Some people give because they cannot help it. There is a kind of reckless generosity at work. Others minutely calculate precise percentages to obtain their appropriate amount.

“No one has ever become poor by giving” (Anne Frank). Yet, people can become impoverished by not giving. 


“Every man must decide whether he will walk in the light of creative altruism or in the darkness of destructive selfishness” (Martin Luther King, Jr).

Father encourage me to follow the example of the poor widow and be wise and generous in my giving.


Giving is not merely about money. It is also about time, caring, listening, sharing, nurturing, and being interested in and responding to the needs of others. In the Torah, the five books of Moses, the Father laid out principles of sharing. One of His principles is the practice of gleaning.

Leviticus 19:9-10

 9 When you harvest the crops of your land, do not harvest the grain along the edges of your fields, and do not pick up what the harvesters drop.

 10 It is the same with your grape crop – do not strip every last bunch of grapes from the vines, and do not pick up the grapes that fall to the ground. Leave them for the poor and the foreigners living among you

Gleaning is all about sharing the harvest. It is not about giving away the farm.

Giving generously is a skill that can be learned. We can learn to give generously, yet not give away the farm. Paul lays out principles in a matter-of-fact way on how to achieve this. As the Father prospers us, we share out of our abundance. In modern terms, we generously give out of our abundance, without diminishing our principal.

2 Corinthians 9:6-8

 6 Remember this – a farmer who plants only a few seeds will get a small crop. But the one who plants generously will get a generous crop.

 7 You must each decide in your heart how much to give. And don’t give reluctantly or in response to pressure. “For God loves a person who gives cheerfully.”

 8 And God will generously provide all you need. Then you will always have everything you need and plenty left over to share with others.

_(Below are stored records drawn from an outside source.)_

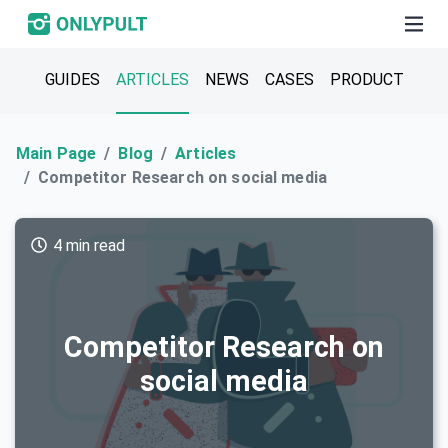
GUIDES
ARTICLES
NEWS
CASES
PRODUCT
Main Page
Blog
Articles
Competitor Research on social media
4 min read
Competitor Research on
social media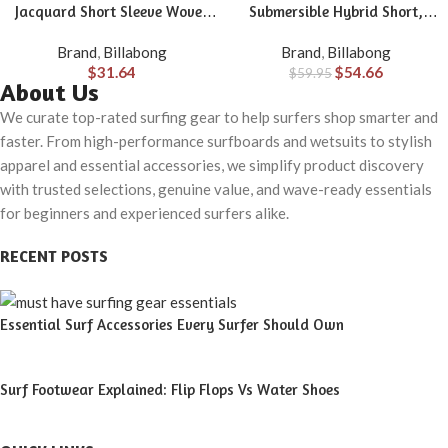
Jacquard Short Sleeve Woven
Submersible Hybrid Short,
Shirt
Made with Quick-Drying
Brand
,
Billabong
Brand
,
Billabong
Material for Wear in Both Land
$
31.64
$
54.66
$
59.95
& Water
About Us
We curate top-rated surfing gear to help surfers shop smarter and
faster. From high-performance surfboards and wetsuits to stylish
apparel and essential accessories, we simplify product discovery
with trusted selections, genuine value, and wave-ready essentials
for beginners and experienced surfers alike.
RECENT POSTS
Essential Surf Accessories Every Surfer Should Own
Surf Footwear Explained: Flip Flops Vs Water Shoes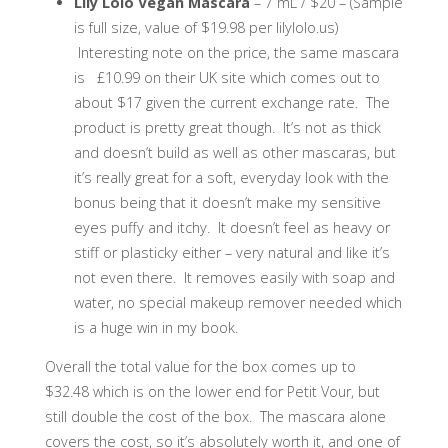
Lily Lolo Vegan Mascara
– 7 mL / $20 – (Sample
is full size, value of $19.98 per lilylolo.us)
Interesting note on the price, the same mascara
is £10.99 on their UK site which comes out to
about $17 given the current exchange rate. The
product is pretty great though. It’s not as thick
and doesn’t build as well as other mascaras, but
it’s really great for a soft, everyday look with the
bonus being that it doesn’t make my sensitive
eyes puffy and itchy. It doesn’t feel as heavy or
stiff or plasticky either – very natural and like it’s
not even there. It removes easily with soap and
water, no special makeup remover needed which
is a huge win in my book.
Overall the total value for the box comes up to
$32.48 which is on the lower end for Petit Vour, but
still double the cost of the box. The mascara alone
covers the cost, so it’s absolutely worth it, and one of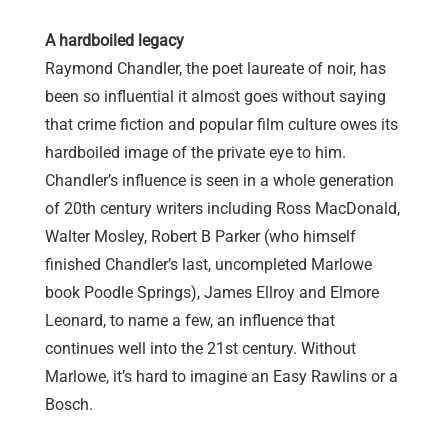
A hardboiled legacy
Raymond Chandler, the poet laureate of noir, has
been so influential it almost goes without saying
that crime fiction and popular film culture owes its
hardboiled image of the private eye to him.
Chandler’s influence is seen in a whole generation
of 20th century writers including Ross MacDonald,
Walter Mosley, Robert B Parker (who himself
finished Chandler’s last, uncompleted Marlowe
book Poodle Springs), James Ellroy and Elmore
Leonard, to name a few, an influence that
continues well into the 21st century. Without
Marlowe, it’s hard to imagine
an Easy Rawlins or
a
Bosch.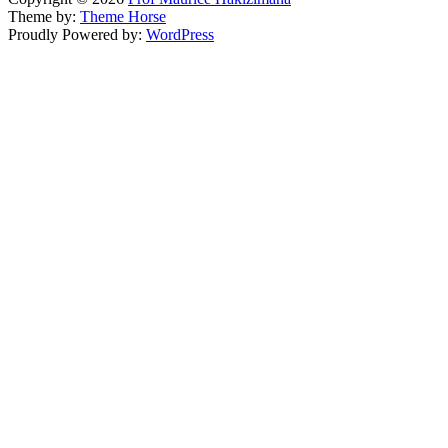
Theme by:
Theme Horse
Proudly Powered by:
WordPress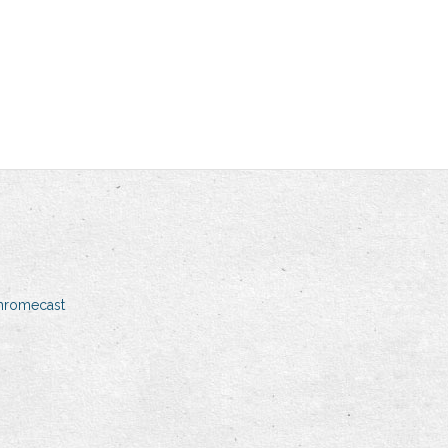
hromecast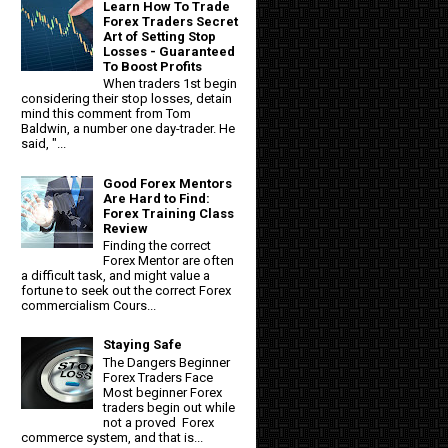
Learn How To Trade
Forex Traders Secret
Art of Setting Stop
Losses - Guaranteed
To Boost Profits
When traders 1st begin
considering their stop losses, detain
mind this comment from Tom
Baldwin, a number one day-trader. He
said, "...
Good Forex Mentors
Are Hard to Find:
Forex Training Class
Review
Finding the correct
Forex Mentor are often
a difficult task, and might value a
fortune to seek out the correct Forex
commercialism Cours...
Staying Safe
The Dangers Beginner
Forex Traders Face
Most beginner Forex
traders begin out while
not a proved Forex
commerce system, and that is...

“Paul’s emphasis falls on the value of advanced planning and preparation rather than last-minute scrambling and the resultant pressure” (Ciampa and Rosner). Good giving is planned giving. There was to be “No pressure, no gimmicks, no emotion” (Garland). As the Father provides success or prosperity, we are to set aside a portion of it for providing for others. The greater the abundance, the greater our ability to give. “Although he does not say as much, such a plan will also ensure a greater gift than a single collection” (Fee).

Each of us should set aside a portion of what we have received as a result of the Father’s blessing (1 Corinthians 16:2).

In the first century A.D., there were no paychecks or direct deposits. People that could, earned money through labor, farming, fishing, etc. Some weeks, or even seasons, there may be an abundance. At other times there may be nothing at all. Many of the children of the King were slaves and had no income.

Again, what matters is not the size of the gift, but the size of the giver’s heart.

Luke 18:27 “What is impossible for people is possible with God.”